- For Noodles
- Egg Noodles :1 pack
- Water : 3-4 litres
- National Iodized Salt : 2 tablespoons
- For Sauce
- Oil : 4 tablespoons
- Chicken Julienne : 250 gm
- National Ginger Garlic Paste : 1 tablespoon
- National Chicken Jalfrezi Masala : 1 tablespoon
- Crushed Chili : 1 teaspoon
- National Ketchup : 3 tablespoons
- National Chili Garlic Sauce : 2 tablespoons
- National Soy Sauce : 1 tablespoon
- National Vinegar : 1 tablespoon
- Water : 1/2 cup
- National Iodized Salt : to taste
- National Black Pepper powder : 1 teaspoon
- Cabbage Shredded : 1 cup
- Carrots Julian : 1/2 cup
- Capsicum : 1
- Green Chili (split in half) : 3-4 optional
- Boiled Noodles : 1 pack
- Spring Onion Chopped : 2 tablespoons
Boil water in a pot for at least 10 minutes. Add some National Iodized Salt into it.

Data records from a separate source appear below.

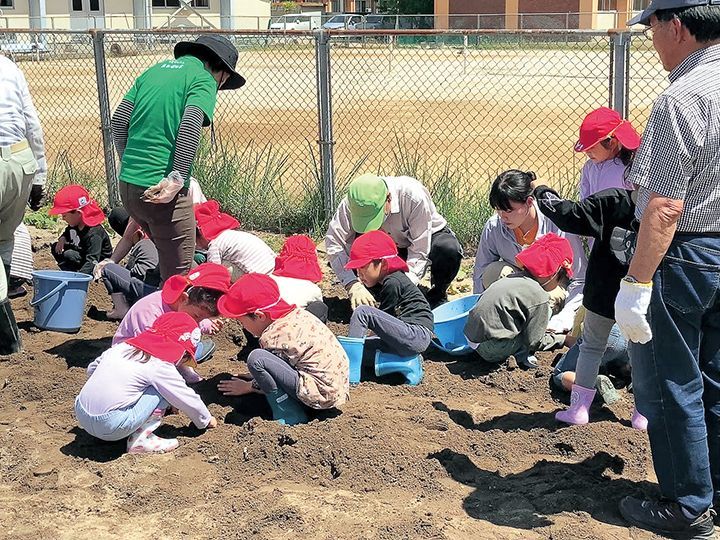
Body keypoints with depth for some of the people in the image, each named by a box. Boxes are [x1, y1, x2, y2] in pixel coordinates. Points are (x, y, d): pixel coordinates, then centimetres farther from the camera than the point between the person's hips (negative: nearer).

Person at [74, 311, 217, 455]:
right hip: (110, 426, -8)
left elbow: (91, 369, 25)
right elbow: (188, 400, 4)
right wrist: (207, 420, 22)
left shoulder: (122, 347, 13)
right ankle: (140, 440, -2)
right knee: (163, 391, 1)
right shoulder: (161, 366, -6)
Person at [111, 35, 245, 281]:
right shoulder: (204, 79, -2)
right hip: (160, 189, -7)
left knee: (167, 257, 23)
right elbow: (190, 128, -19)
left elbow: (119, 119, 16)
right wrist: (177, 179, -18)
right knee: (178, 275, 1)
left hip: (127, 185, 8)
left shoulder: (154, 70, 19)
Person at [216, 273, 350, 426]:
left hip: (321, 394, -10)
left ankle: (290, 416, -7)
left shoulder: (274, 338, -17)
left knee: (256, 358, -21)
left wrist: (247, 387, 17)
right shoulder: (296, 313, 8)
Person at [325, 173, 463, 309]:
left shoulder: (414, 196, -37)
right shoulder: (351, 203, -28)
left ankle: (437, 296, -5)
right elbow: (334, 243, -31)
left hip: (426, 237, -2)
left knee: (449, 249, -36)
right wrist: (353, 285, -44)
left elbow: (419, 252, -34)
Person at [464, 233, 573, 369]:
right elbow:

Then add noodles into the boiling water and let it boil.
Drain all of the water through a strainer leaving behind the boiled noodles in it. Pass the strainer through tap water and keep aside the noodles.
Heat oil in a large wok and stir fry chicken for 3-4 minutes.

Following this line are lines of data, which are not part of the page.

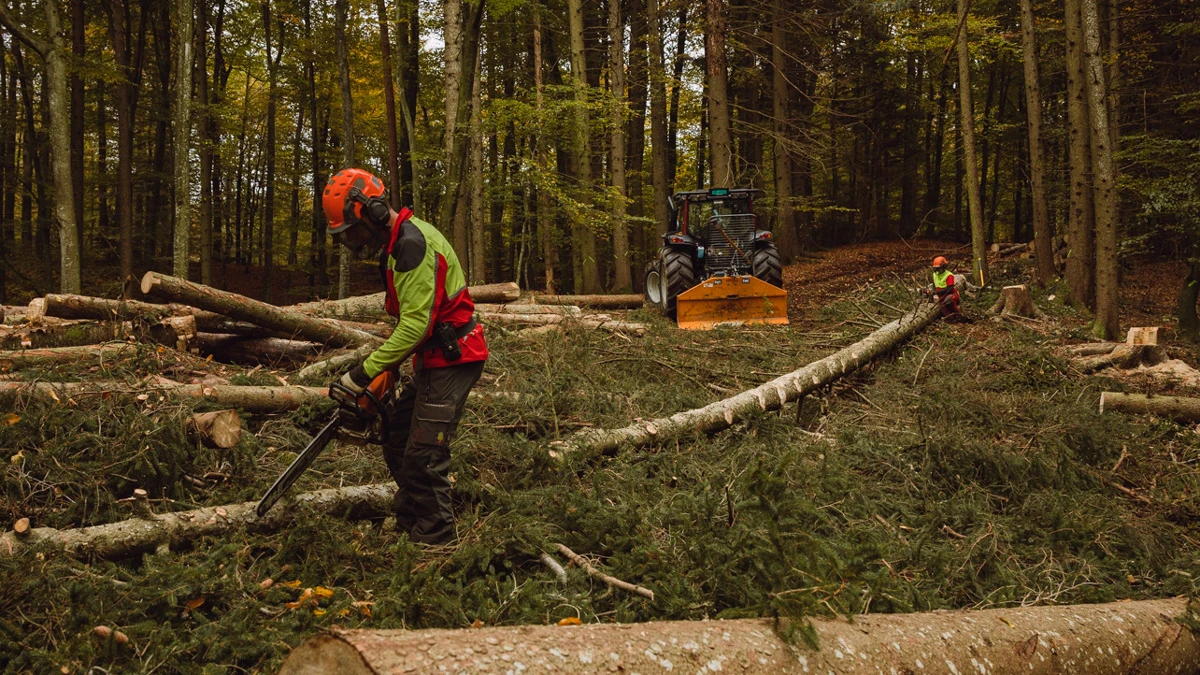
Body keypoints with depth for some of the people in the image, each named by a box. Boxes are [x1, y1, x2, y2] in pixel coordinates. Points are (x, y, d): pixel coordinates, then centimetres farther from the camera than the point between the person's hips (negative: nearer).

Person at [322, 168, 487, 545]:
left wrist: (365, 373, -22)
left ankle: (435, 541, 0)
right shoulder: (396, 244, 14)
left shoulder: (413, 244, -21)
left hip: (452, 358, -11)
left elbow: (415, 324, -26)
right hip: (432, 360, 11)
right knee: (397, 444, 15)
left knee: (423, 456, -11)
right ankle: (408, 528, 25)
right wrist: (387, 366, 12)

To this add National Ginger Garlic Paste, National Chicken Jalfrezi Masala, crushed chilli, National Ketchup, National Soy Sauce, National Vinegar and water.
Cook till it starts getting thick.
Season with National Iodized Salt and National Black Pepper.
Now add all the vegetables and cook for few minutes.
Add noodles and toss it well, add little water if needed.
Garnish with spring onions and serve.